Well, today, November 14th, is World Diabetes Day. For whatever reason, I was inspired to Google some new blogs and I was curious if I could find a few from people like me living with Type 1 diabetes. Well, I found more than a few!! I found hundreds. And I also happened to stumble upon the fact that today, November 14th, is World Diabetes Day.
Seeing all these people's blogs humbled me. I feel like I try damn hard to take care of my diabetes and be an example of compliance and control. Well, these people put me to shame. Some had A1C's higher than mine, some lower. But they put me to shame because they have a voice. They are speaking out to other diabetics. Shit! I feel downright lazy in comparison.
For those who know me well, I'm sure you've seen me get frustrated with my diabetes. But it's more than that. It's something I live with every moment of everyday. I can't even get hungry without thinking a thousand thoughts of "am I hungry enough for it to be worth eating?" or "is this snack worth taking a shot for" or "why am I hungry? what's my blood sugar?" This stupid disease is a mind-game, it totally gets in your head and messes with you. For example, my dilemma right now is I'm about to run out of syringes. I'm "not allowed" to get anymore for another week because my insurance won't let me refill more than once every 3 months. So with every shot I think, do I have enough needles? Should I throw this one away or save it and use it again? So this week, I'm resorting to using syringes multiple times before throwing them away in order to stretch my supply. Ever been given a shot with a dull needle? Not fun, my friends.
But it's not about the shots. Everyone thinks it's the shots.
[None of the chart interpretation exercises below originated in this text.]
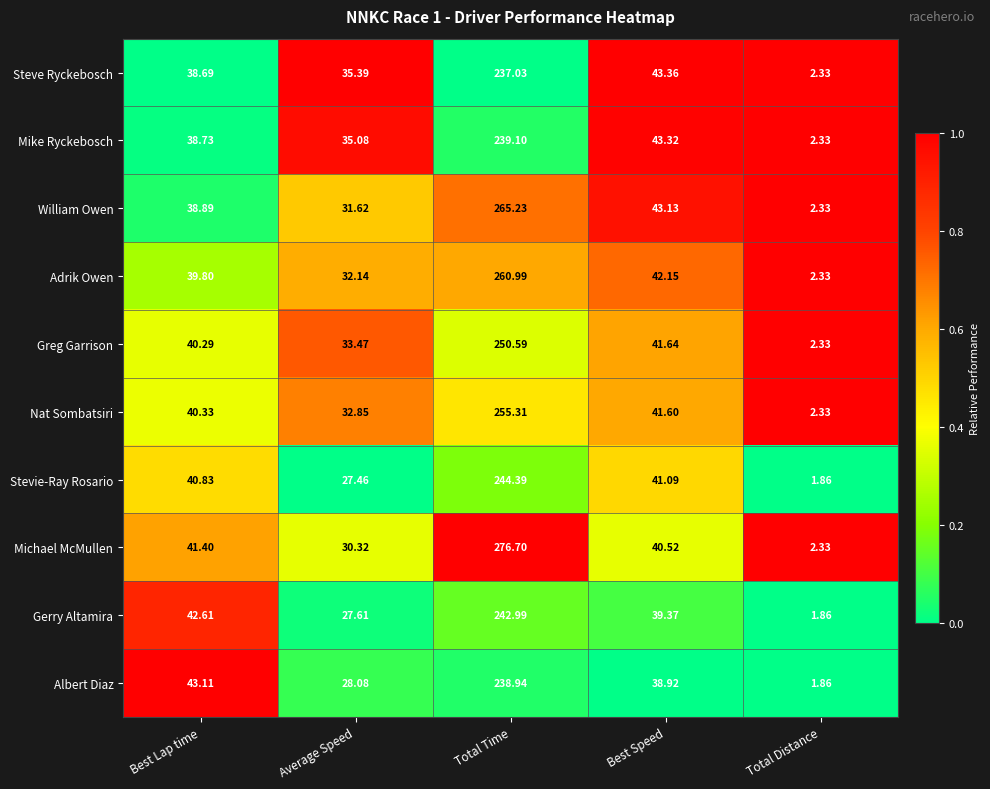

Is the value of Adrik Owen at Best Speed greater than the value of Gerry Altamira at Average Speed?

Yes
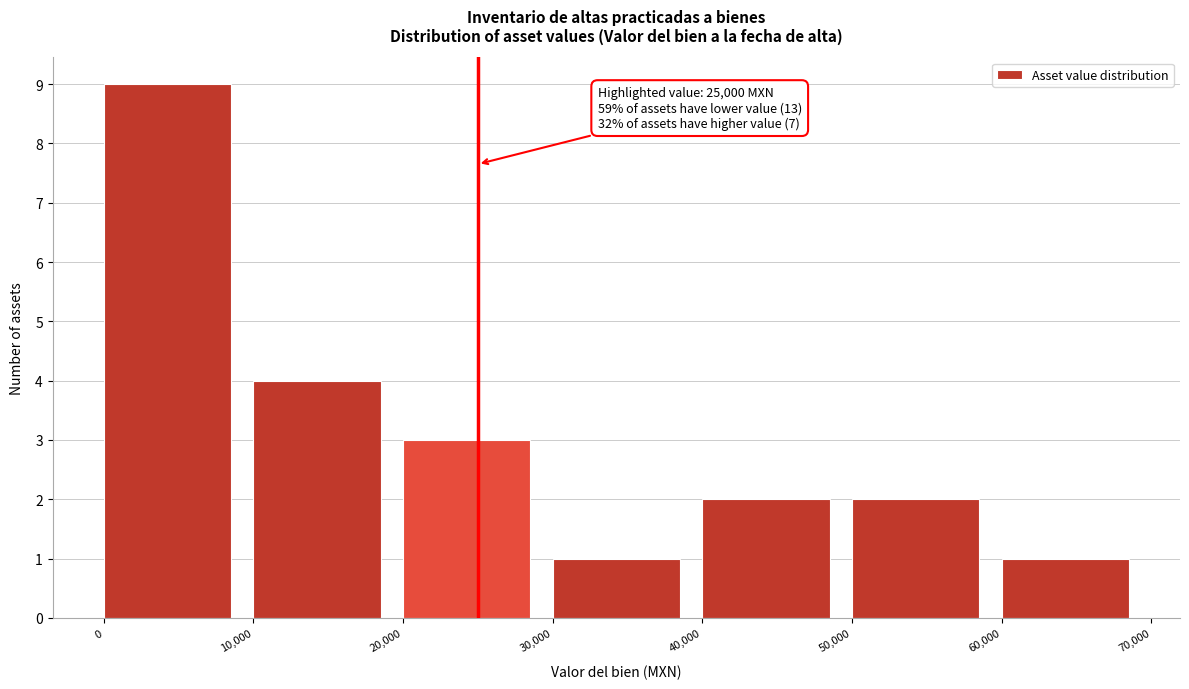

Over which range of the x-axis is the bar tallest?

0 to 10,000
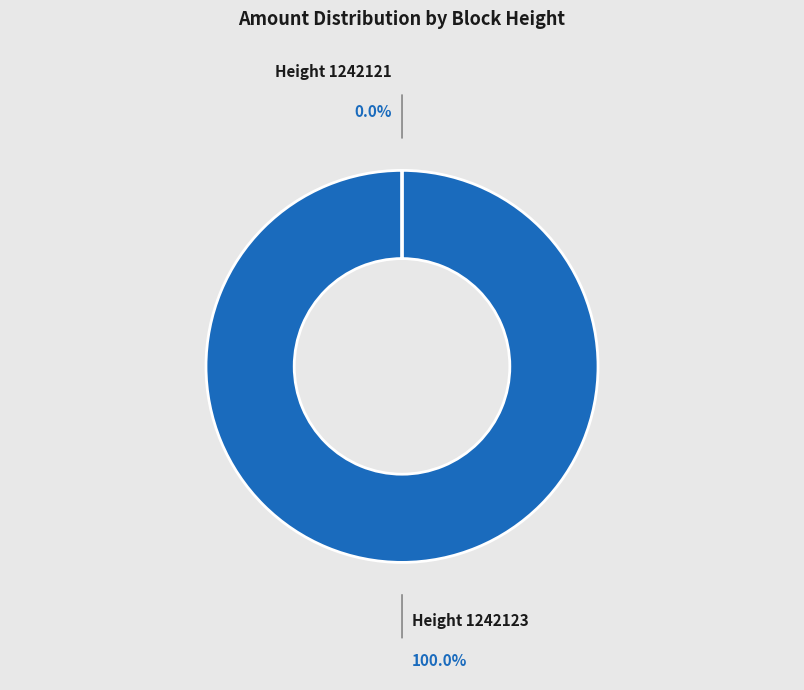

To the nearest percent, what is the combined percentage of 1242123 and 1242121?

100%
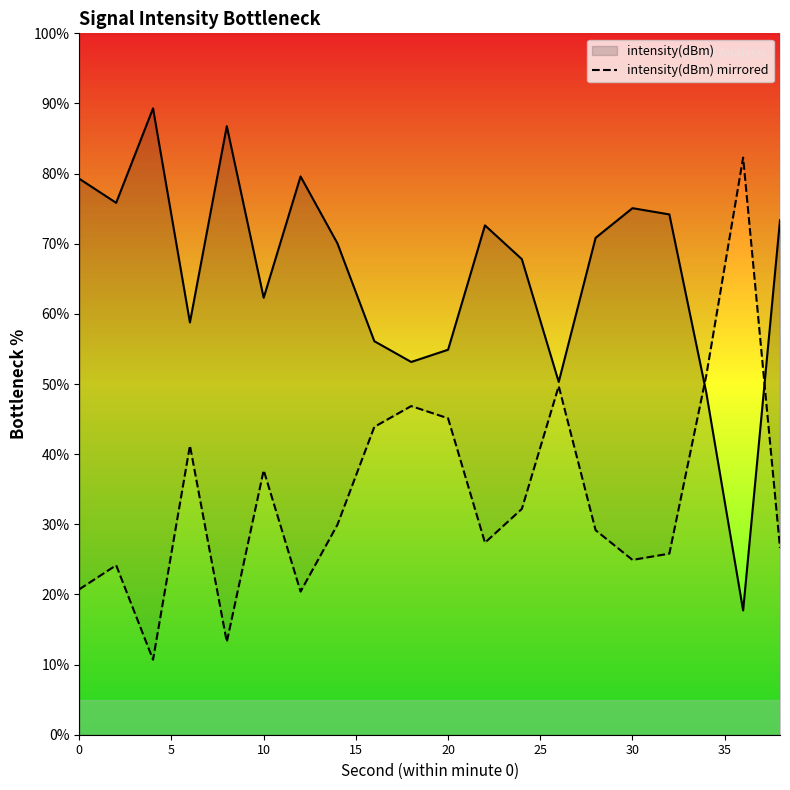

Rank the series at 11 from lowest to highest value.

intensity(dBm) mirrored, intensity(dBm)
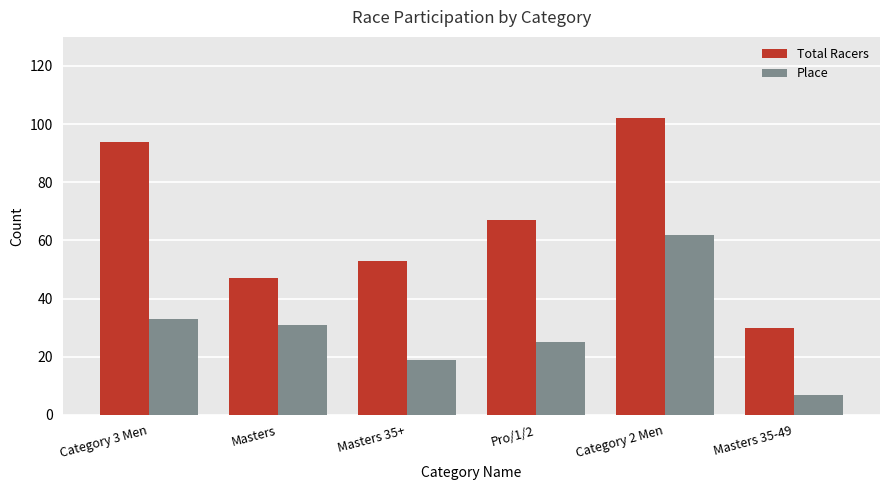

Is the value of Total Racers at Pro/1/2 greater than the value of Place at Category 3 Men?

Yes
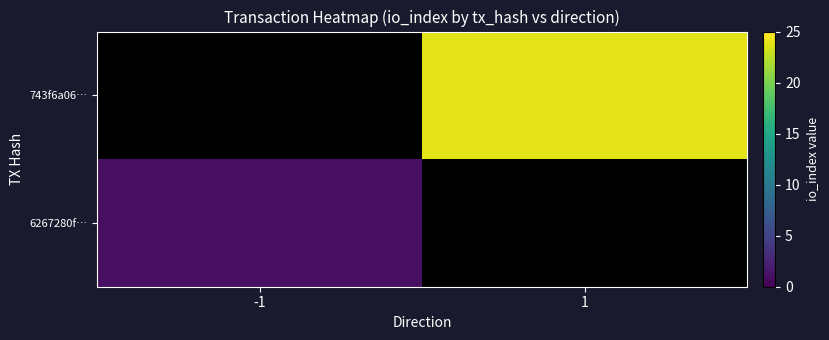

At how many categories does at least one series exceed 7?

1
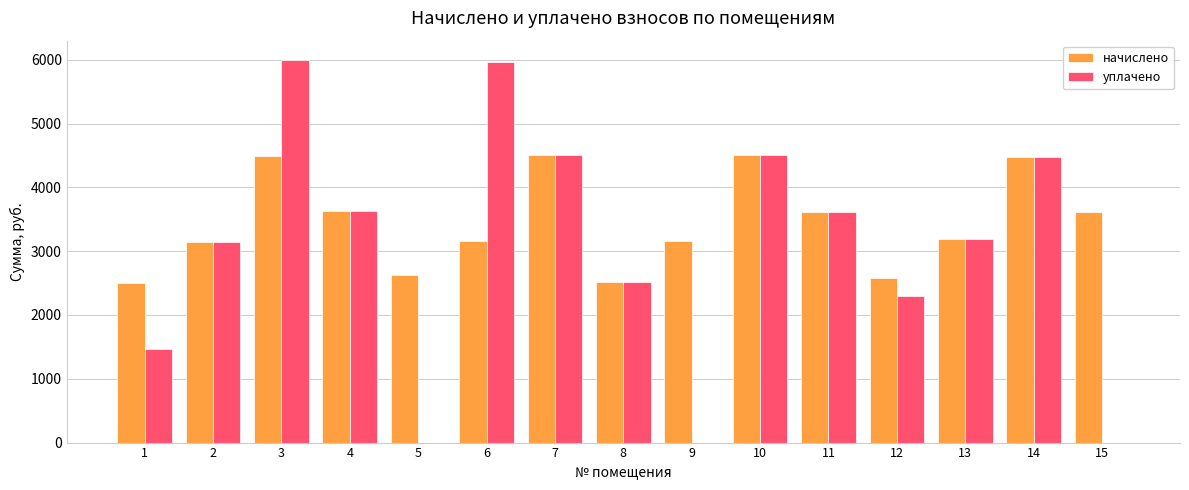

The value of уплачено at 1 is 836.8. True or false?

False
The number 2 question I get is "how many shots do you take a day?" (The number 1 question I'm asked as a diabetic is "are you allowed to eat that?" That's about the most obnoxious thing and I hear it over and over and over again.) When I tell people the answer (which is 4 or 5 usually) they gasp, act pained and say they could never do that. Damn right they could. I hate when people say that, like I'm better or braver than them. I don't have a choice. And if they had diabetes, they wouldn't have a choice either and you better effing believe they would take shots, prick their fingers, get their blood drawn and do whatever they had to to stay healthy.
Anyway, my point is, the shots don't bother me. They bother everyone else but me (the one who actually takes them). What bothers me is the mind game this disease plays with my head. The symptoms of the highs and lows and never knowing when they will strike (at work is the worst, by the way). If I gave myself the shots and tested by blood sugar and did everything I do now and my health was always kosher (great blood sugars between 80 and 110, wonderful A1C under 6, no symptoms, no highs, no lows, no complications later in life) this disease would be a walk in the park.
But, no. Unlike other chronic diseases, the patient can do exactly what they are supposed to do and never know what their blood sugar will be, never be able to get their diabetes under control and never be able to predict what the future will bring. That's what sucks. I'm testing my blood sugar all the time and I feel like I'm constantly on top of my diabetes. My best A1C ever was 6.1. Usually I run mid-6's. But I want more. I'm sick of the giant swings in blood sugar and the headaches and jitters. But what else can I do other than just keep on keepin' on?
I'm so happy that today is World Diabetes Day. I hope people other than the diabetics in this world actually know about it and care about it. I'm also happy that this day has been recognized by the United Nations. But for me, November 14th doesn't go away. Every day is diabetes day. It follows me everywhere. For me, this isn't a cause. It's my life.